Pillsbury Prepares New Taiwan Office After Raid on V&E
Chris Kao and David Tsai, a high-powered intellectual property duo that joined Vinson & Elkins three years ago from Perkins Coie, are headed to Pillsbury Winthrop Shaw Pittman in San Francisco.
May 22, 2018 at 07:36 AM
4 minute read
Intellectual property litigators Christopher Kao and David Tsai have left Vinson & Elkins to join Pillsbury Winthrop Shaw Pittman as partners in San Francisco.
Kao and Tsai, both of whom are among the fewer than 50 registered foreign lawyers in Taiwan, will lead the Taiwan practice at Pillsbury Winthrop. The firm announced Monday that it intends to open an office later this year in Taipei, the capital of Taiwan, to serve its Asia-based intellectual property, technology and life sciences clients.
“I am Taiwanese-American and one of the most important cultural aspects of Asian culture, including for Chinese people and Taiwanese people, is having face time with clients,” said Tsai, who along with Kao will serve as co-head of Pillsbury Winthrop's Taiwan practice. “They expect to see you, and it is very important to have a presence where they are located as well.”
Tsai and Kao, who officially started at their new firm on May 10, have been working together for nearly eight years. Prior to joining Vinson in 2005, both were partners at Perkins Coie, where Kao served as the managing partner of the firm's office in Palo Alto, California. Kao held the same role at Vinson, which he joined with Tsai from Perkins Coie in 2015. Tsai worked out of Vinson's office in San Francisco.
“Pillsbury has significant investments in Asia, where in our prior firm we feel that there just wasn't as many opportunities as there are here,” Tsai said.
Both lawyers said that Pillsbury Winthrop is working to secure new office space in Taipei, where the firm expects to officially set up shop sometime this summer. In China, Pillsbury Winthrop saw a new Hong Kong office become profitable last year, supplementing its other two local offices in Beijing and Shanghai. The firm also has a long-established Japan practice, having opened a Tokyo office in 1991.
“Building on our formidable IP practice in Asia has been a strategic focus for more than 10 years, and the additions of Steve Moore and his team in San Diego and Jack Ko in Shanghai have been key elements of that strategy,” said a statement from Pillsbury Winthrop chair David Dekker, who assumed leadership of the firm in 2017. “Adding Chris and David will cement us as the 'go-to' firm for U.S.-Asia IP work, and we are very pleased to welcome them.”

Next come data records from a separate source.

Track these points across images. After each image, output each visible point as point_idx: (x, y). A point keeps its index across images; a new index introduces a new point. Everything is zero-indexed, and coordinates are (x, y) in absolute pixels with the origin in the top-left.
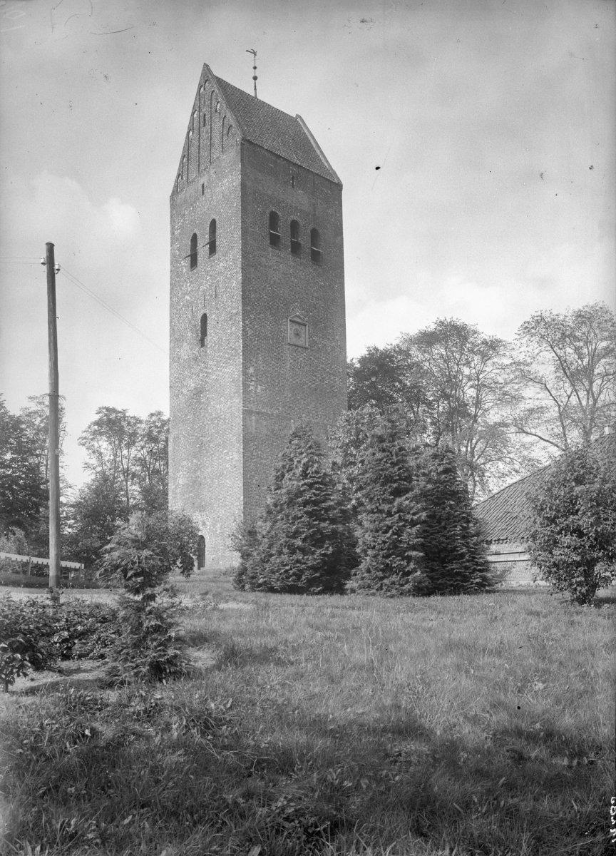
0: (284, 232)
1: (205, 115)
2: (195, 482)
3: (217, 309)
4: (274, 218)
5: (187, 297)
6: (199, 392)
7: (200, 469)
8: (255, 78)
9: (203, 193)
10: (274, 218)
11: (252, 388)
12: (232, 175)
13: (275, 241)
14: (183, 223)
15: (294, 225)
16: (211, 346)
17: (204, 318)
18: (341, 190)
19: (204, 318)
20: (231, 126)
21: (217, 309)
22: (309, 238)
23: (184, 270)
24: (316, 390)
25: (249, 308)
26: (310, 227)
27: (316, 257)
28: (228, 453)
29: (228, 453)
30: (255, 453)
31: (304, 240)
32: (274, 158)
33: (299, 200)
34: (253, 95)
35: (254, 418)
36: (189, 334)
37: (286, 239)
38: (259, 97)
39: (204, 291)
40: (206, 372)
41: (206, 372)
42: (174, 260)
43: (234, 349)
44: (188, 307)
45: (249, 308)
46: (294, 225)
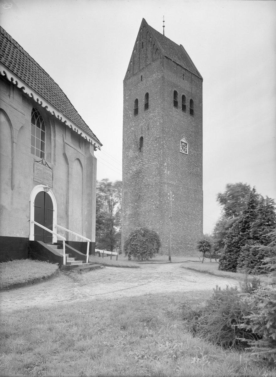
0: (179, 100)
1: (143, 43)
2: (136, 213)
3: (149, 135)
4: (175, 93)
5: (133, 129)
6: (138, 173)
7: (139, 208)
8: (164, 27)
9: (142, 80)
10: (175, 93)
11: (166, 172)
12: (158, 72)
13: (176, 104)
14: (130, 93)
15: (184, 97)
16: (145, 152)
17: (142, 139)
18: (202, 82)
19: (142, 139)
20: (158, 49)
21: (149, 135)
22: (189, 104)
23: (131, 116)
24: (190, 173)
25: (165, 135)
26: (190, 98)
27: (192, 112)
28: (154, 201)
29: (154, 201)
30: (166, 202)
31: (187, 104)
32: (176, 65)
33: (184, 87)
34: (162, 34)
35: (166, 185)
36: (133, 146)
37: (180, 104)
38: (165, 35)
39: (142, 126)
40: (142, 164)
41: (142, 164)
42: (125, 110)
43: (157, 154)
44: (133, 133)
45: (165, 135)
46: (184, 97)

Kao, who will split his time between Palo Alto, San Francisco and the soon-to-be-established Taipei office, has focused his practice on IP litigation, including trade secrets, trademark, patent and copyright disputes, as well as other high-stakes commercial litigation. He has worked as a first-chair trial lawyer in complex IP and commercial litigation cases and represented clients in the computer hardware and software, semiconductor, telecommunications, biotechnology and consumer products industries.
Tsai is also well-versed in U.S. patent law, having handled cases related to high technology, standard essential patents, FRAND and RAND royalties and litigation involving Hatch-Waxman and Abbreviated New Drug Applications. He is fluent in Taiwanese and Chinese Mandarin.
“We are really excited to join Pillsbury, also because of the deep bench of very skilled attorneys in the Bay Area,” Kao said. “Pillsbury has a skilled and broad set of practice areas [here] that really matches well with our focus on technology clients.”
According to the firm, Pillsbury Winthrop's San Francisco office, which opened in 1874, had 107 lawyers, 80 of them working in the IP practice, as of April 30. The additions of Kao and Tsai are the latest in a string of recent hires by the firm on the West Coast.
In August, Pillsbury Winthrop welcomed aboard trial lawyer Kenneth Keller and special counsel Christopher Veatch from dissolving boutique Keller Sloan Roman, which Keller co-founded in 1998. The firm also brought on IP litigation partners Howard Wisnia and James Conley in San Diego from Mintz, Levin, Cohn, Ferris, Glovsky and Popeo in San Diego. More recently, Pillsbury Winthrop picked up counsel Vijay Toke to handle copyright, licensing and trademark disputes in San Francisco, where he was previously a partner at Berkeley, California-based boutique Cobalt.
Pillsbury Winthrop also has been expanding other practice areas. Earlier this month, the firm hired a 13-lawyer state and local tax team in California and New York from Eversheds Sutherland. In April, Pillsbury Winthrop welcomed back Jonathan Ocker, a longtime executive compensation and benefits lawyer, in San Francisco.